По нормальной человеческой логике любой композитор мог спросить очередного записного оратора: «А кто вы такой? Откуда вам известно, что народу нужно, а что не нужно? »
Но в ту эпоху искривленного сознания и всеобщего страха такая логика не срабатывала.
На одном из собраний появился человек в военной форме.
Я спросил у соседа:
— Кто это?
— Капитан Сипун.
— Он что, член Союза?
— Нет.
Вот и все, что я узнал.
Первое его выступление, которое я услышал, мало чем отличалось от остальных. Что-то он похвалил, что-то поругал как бы от лица «простых» слушателей, тогда это было очень модно.
Среди похваленных оказалась какая-то музыка Свиридова, которая мне нравилась, и я даже подумал: «Ну что ж, приличный человек».
Но постепенно тон его выступлений менялся, становился безапелляционным. Если хвалил, то говорил: «Это хорошая музыка, народная». Или наоборот: «Плохая музыка, не народная».
Что он под этим подразумевал, неясно, доказательствами себя не обременял.

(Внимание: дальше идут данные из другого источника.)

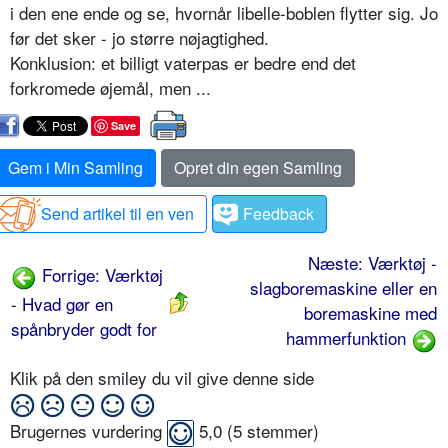
i den ene ende og se, hvornår libelle-boblen flytter sig. Jo
før det sker - jo større nøjagtighed.
Konklusion: et billigt vaterpas er bedre end det
forkromede øjemål, men ...
Save
Gem i Min Samling
Opret din egen Samling
Send artikel til en ven
Feedback
Næste: Værktøj -
Forrige: Værktøj
slagboremaskine eller en
- Hvad gør en
boremaskine med
spånbryder godt for
hammerfunktion
Klik på den smiley du vil give denne side
Brugernes vurdering
5,0
(
5
stemmer)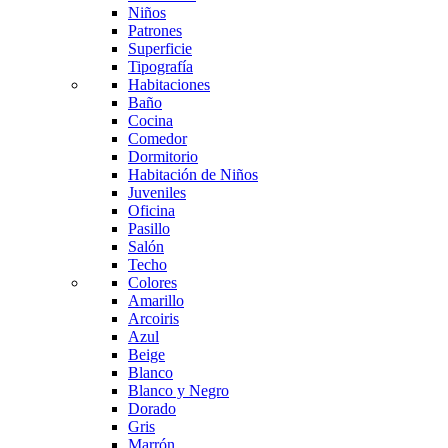
Niños
Patrones
Superficie
Tipografía
Habitaciones
Baño
Cocina
Comedor
Dormitorio
Habitación de Niños
Juveniles
Oficina
Pasillo
Salón
Techo
Colores
Amarillo
Arcoiris
Azul
Beige
Blanco
Blanco y Negro
Dorado
Gris
Marrón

Один знакомый композитор спросил у меня:
— Вы можете сыграть тему любви из «Ромео» Чайковского?
— Могу. А зачем это?
— Сыграйте Сипуну. Я сказал, что вы покажете ему свою музыку. Интересно, что он скажет.
Я сыграл Сипуну этот прекрасный отрывок.
— Ну как?
— Плохая музыка. Не народная,— сказал Сипун.
Знакомый расхохотался:
— Это ведь Чайковский!
Сипун смутился, но отпарировал:
— Ну и что? И у Чайковского всякое есть.
И ведь был прав.
Катилось к своему концу мрачное сталинское время, а Сипун, ставший майором, уже кричал на собраниях скрежещущим голосом:
— Не позволю!.. Вы не смеете!..
Стало известно, что он «обслуживает» и Союз писателей.
А люди молчали. Решили, что такой человек непременно откуда-то «оттуда». Когда ему на это намекали, он делал загадочное лицо.
Наиболее беспринципные даже заискивали, пытались с ним подружиться.
Только однажды, уже в 1952 году, случилось непредвиденное.
Приехавший из Москвы один из музыкальных генералов, композитор Захаров, которому что-то не понравилось в выступлении окончательно распоясавшегося Сипуна, заметил: «Напрасно товарищ Сипун сказал то-то и то-то. Это неправильно».
И Сипун несколько сник. Но на собрания ходить продолжал...
И вот наконец наступило 5 марта 1953 года, умер диктатор.
Медленно, со скрипом, но что-то стало меняться.
И все же с Сипуном покончили не композиторы, а писатели. Один из руководителей навел о нем справки, и оказалось, что никакой он не представитель МВД, а просто жалкий самозванец.
И с ближайшего собрания писатели выгнали его с треском.
Так Сипун исчез из поля нашего зрения как уродливый фантом...
Много лет спустя я сидел на скамейке Екатерининского садика и неожиданно увидел Сипуна. Он был в штатском, с тросточкой в руках и дефилировал по аллее взад и вперед.
Никого не видя перед собой, он шепотом что-то произносил. Выражение лица его постоянно менялось. То было благодушным, то становилось грозным. Вдруг, остановившись, он топнул ногой, стукнул палкой. Это он, видно, кого-то распекал.
И тут меня осенило.
Ведь он не жил все эти годы, а бесконечно прокручивал в мозгу недолгий период своей призрачной власти.
И несмотря на все омерзение, которое он внушал, мне почему-то стало жаль его.
Не испытавший ни концлагерей, ни травли, ни унижений, он все же по-своему тоже оказался жертвой сталинизма, его безобразным, искореженным порождением.
Вполне могу себе представить, что дело кончилось сумасшедшим домом.
В 1946 году профессор В. В. Щербачев рассказывал нам, студентам, что жил в Ленинграде до войны композитор, писавший исключительно похоронные марши. Когда у него спрашивали, зачем же столько похоронных маршей, он отвечал: «Вам похоронные марши не нужны, а народу они нужны».
Мы весело смеялись.
Эту историю знали все композиторы старшего поколения, и всеми она оценивалась однозначно: нелепая мания не совсем полноценного человека.
Я в довоенное время был ребенком, подростком.
Но и потом, когда мне самому пришлось многое увидеть, узнать, пережить, целостная картина сталинского времени долго не выстраивалась в моем сознании.
И лишь гораздо позже меня пронзила мысль: а что если этот больной человек, отчасти лишенный инстинкта самосохранения, присущего обычным людям, чувствовал свою эпоху гораздо глубже и острее, чем другие!